R. Kelly pleads not guilty to bribing official to wed 15-year-old Aaliyah in 1994
Chicago - Jailed R&B star R. Kelly pleaded not guilty in a Chicago federal courtroom Wednesday to a new indictment brought in New York alleging he bribed an Illinois official to get a fake ID for 15-year-old singer Aaliyah a day before he married her in 1994.
Dressed in an orange jail jumpsuit, Kelly, 52, kept his hands clasped behind his back as he appeared for his arraignment before U.S. Judge Ann M. Donnelly in Brooklyn via a live television feed from a largely empty 17th-floor courtroom at the Dirksen U.S. Courthouse.
The superseding indictment filed in federal court in Brooklyn last week alleged that Kelly directed someone in August 1994 to bribe the public official into making a false "identification document" for the female.
The Chicago Tribune has obtained records showing that the female, identified in the charges only as "Jane Doe #1," was Aaliyah.
The next day, Kelly, then 27, married Aaliyah Haughton in a secret ceremony with falsified paperwork that gave her age as 18. The marriage was later annulled by a Michigan judge at the insistence of Aaliyah's family.
In Illinois, someone must be a minimum of 18 to marry without parental consent.
The new allegation was added to the sweeping racketeering conspiracy indictment that New York prosecutors brought over the summer, accusing the singer of identifying underage girls attending his concerts and grooming them for later sexual abuse.
Kelly's attorney, Steven Greenberg, has previously said the new indictment "does not appear to materially alter the landscape."
"We continue to look forward to the day he is free," he told the Tribune by text last week.
Kelly is in federal custody awaiting trial on the New York charges as well as a separate indictment brought by federal prosecutors in Chicago alleging the singer conspired with two former employees to rig his 2008 child pornography trial in Cook County by paying off witnesses and victims to change their stories.
In addition, Kelly was charged in Cook County criminal court in February with four separate indictments accusing him of sexual misconduct over more than a decade. Three of those alleged victims were underage at the time.

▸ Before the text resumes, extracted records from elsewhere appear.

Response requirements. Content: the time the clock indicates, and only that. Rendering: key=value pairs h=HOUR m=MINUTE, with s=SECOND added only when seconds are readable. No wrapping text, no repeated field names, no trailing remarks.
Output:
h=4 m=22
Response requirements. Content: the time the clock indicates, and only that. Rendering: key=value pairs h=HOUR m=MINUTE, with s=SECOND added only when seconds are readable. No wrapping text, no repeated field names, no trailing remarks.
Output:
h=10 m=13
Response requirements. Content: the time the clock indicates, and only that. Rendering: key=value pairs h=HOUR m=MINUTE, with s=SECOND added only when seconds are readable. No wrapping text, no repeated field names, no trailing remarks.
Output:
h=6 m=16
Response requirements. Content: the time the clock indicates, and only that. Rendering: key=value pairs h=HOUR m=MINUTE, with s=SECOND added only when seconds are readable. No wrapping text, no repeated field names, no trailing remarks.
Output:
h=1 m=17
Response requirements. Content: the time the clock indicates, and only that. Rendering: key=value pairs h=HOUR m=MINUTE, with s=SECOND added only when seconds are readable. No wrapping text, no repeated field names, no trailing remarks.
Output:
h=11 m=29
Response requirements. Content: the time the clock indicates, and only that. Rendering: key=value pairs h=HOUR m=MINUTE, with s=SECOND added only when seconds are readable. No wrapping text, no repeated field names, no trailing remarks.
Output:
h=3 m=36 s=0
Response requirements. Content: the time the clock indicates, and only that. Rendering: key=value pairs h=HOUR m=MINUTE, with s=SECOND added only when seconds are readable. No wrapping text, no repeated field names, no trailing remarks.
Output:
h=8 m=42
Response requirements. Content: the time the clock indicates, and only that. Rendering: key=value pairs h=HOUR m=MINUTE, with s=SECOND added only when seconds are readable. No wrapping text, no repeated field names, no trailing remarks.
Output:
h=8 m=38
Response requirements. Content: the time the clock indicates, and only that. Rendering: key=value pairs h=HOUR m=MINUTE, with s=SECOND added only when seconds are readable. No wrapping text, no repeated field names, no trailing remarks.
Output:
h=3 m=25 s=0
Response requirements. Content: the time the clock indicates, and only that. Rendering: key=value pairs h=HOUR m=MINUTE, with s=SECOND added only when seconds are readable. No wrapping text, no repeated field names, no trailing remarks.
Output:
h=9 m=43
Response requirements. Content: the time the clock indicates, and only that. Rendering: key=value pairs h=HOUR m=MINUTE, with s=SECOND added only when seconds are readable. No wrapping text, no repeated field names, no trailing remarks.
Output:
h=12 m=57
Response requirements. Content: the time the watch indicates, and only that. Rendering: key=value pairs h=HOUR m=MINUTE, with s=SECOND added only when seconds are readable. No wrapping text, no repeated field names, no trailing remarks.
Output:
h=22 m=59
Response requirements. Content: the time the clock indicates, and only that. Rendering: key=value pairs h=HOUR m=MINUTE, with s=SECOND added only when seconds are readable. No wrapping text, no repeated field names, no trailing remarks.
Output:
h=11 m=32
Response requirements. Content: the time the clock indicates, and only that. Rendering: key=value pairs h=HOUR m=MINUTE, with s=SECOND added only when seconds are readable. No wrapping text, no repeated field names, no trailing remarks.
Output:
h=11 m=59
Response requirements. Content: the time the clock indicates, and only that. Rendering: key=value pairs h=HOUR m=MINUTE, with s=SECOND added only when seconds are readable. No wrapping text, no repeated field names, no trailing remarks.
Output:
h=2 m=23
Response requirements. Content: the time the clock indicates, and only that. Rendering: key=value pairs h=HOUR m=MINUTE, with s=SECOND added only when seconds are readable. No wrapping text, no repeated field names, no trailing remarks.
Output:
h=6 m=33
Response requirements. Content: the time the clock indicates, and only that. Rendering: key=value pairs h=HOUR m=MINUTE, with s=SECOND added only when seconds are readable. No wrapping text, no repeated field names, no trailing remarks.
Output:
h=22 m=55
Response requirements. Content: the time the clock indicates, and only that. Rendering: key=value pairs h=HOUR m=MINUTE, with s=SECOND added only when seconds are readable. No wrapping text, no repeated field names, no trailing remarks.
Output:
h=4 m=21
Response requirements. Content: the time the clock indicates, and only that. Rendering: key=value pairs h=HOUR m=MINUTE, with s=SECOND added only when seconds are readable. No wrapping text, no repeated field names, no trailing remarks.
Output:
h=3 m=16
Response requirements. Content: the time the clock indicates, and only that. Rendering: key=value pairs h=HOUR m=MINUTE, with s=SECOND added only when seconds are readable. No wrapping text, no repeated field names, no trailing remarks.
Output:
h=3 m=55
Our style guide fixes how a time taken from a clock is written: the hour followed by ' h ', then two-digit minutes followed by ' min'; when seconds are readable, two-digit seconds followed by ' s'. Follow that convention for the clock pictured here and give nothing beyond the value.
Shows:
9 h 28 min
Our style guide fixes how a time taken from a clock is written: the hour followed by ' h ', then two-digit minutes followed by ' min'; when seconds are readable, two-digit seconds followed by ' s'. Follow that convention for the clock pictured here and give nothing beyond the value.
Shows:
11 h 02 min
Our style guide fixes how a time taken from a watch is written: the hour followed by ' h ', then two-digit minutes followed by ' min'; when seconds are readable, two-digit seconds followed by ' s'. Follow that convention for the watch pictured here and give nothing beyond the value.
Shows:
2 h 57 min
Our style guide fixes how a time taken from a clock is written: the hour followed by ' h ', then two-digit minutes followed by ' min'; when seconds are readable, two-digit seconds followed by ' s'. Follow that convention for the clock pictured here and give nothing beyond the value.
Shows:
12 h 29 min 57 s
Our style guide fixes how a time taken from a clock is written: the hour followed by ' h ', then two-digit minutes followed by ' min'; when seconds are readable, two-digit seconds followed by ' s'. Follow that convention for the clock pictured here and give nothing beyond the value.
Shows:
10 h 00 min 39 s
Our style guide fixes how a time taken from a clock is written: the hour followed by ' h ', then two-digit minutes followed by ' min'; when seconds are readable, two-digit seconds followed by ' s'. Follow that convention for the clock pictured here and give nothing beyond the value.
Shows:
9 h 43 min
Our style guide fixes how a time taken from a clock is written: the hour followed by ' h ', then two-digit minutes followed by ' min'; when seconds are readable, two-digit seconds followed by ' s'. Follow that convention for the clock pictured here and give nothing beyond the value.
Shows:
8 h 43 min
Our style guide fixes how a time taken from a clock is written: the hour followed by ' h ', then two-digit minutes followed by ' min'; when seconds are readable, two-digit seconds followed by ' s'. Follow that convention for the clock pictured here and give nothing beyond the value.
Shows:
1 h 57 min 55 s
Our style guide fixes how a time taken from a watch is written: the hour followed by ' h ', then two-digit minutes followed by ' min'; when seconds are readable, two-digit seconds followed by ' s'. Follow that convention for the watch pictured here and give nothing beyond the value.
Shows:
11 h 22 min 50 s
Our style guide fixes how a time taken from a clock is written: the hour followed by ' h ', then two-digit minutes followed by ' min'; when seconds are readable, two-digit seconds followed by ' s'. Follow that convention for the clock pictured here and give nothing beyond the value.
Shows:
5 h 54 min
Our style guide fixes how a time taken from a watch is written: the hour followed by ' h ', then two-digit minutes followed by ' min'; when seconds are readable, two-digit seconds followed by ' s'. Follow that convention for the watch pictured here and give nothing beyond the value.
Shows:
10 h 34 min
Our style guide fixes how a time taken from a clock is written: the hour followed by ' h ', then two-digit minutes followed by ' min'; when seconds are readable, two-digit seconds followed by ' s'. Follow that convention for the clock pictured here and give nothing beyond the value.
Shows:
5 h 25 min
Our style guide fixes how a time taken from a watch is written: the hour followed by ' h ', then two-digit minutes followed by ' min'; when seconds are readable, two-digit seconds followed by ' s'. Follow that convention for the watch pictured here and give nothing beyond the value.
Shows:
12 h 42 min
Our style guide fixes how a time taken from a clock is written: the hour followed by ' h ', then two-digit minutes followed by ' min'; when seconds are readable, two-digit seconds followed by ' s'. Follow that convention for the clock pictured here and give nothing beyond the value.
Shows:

If convicted in all jurisdictions, the embattled singer, whose full name is Robert Sylvester Kelly, could potentially face the rest of his life in prison.
Aaliyah met Kelly when she was just 12; as his protege, she went on to become a teenage R&B star. Her smash-hit May 1994 debut album, "Age Ain't Nothing But a Number," was produced and written by Kelly.
The nature of their relationship and Aaliyah's real age were the subject of much public speculation at the time. Their secret marriage collapsed after Aaliyah's parents found out and insisted on an annulment, according to news accounts.
Aaliyah left Kelly's record label later that year. She died in a plane crash in 2001.
In the recent documentary "Surviving R. Kelly," Kelly's former tour manager, Demetrius Smith, said he arranged the forged Aaliyah marriage documents for Kelly and was one of a handful of people present at the small ceremony in Rosemont.
"It was just a quick little ceremony. She didn't have on a white dress. He didn't have on a tux," Smith said in the documentary. "Just everyday wear. She looked worried and scared."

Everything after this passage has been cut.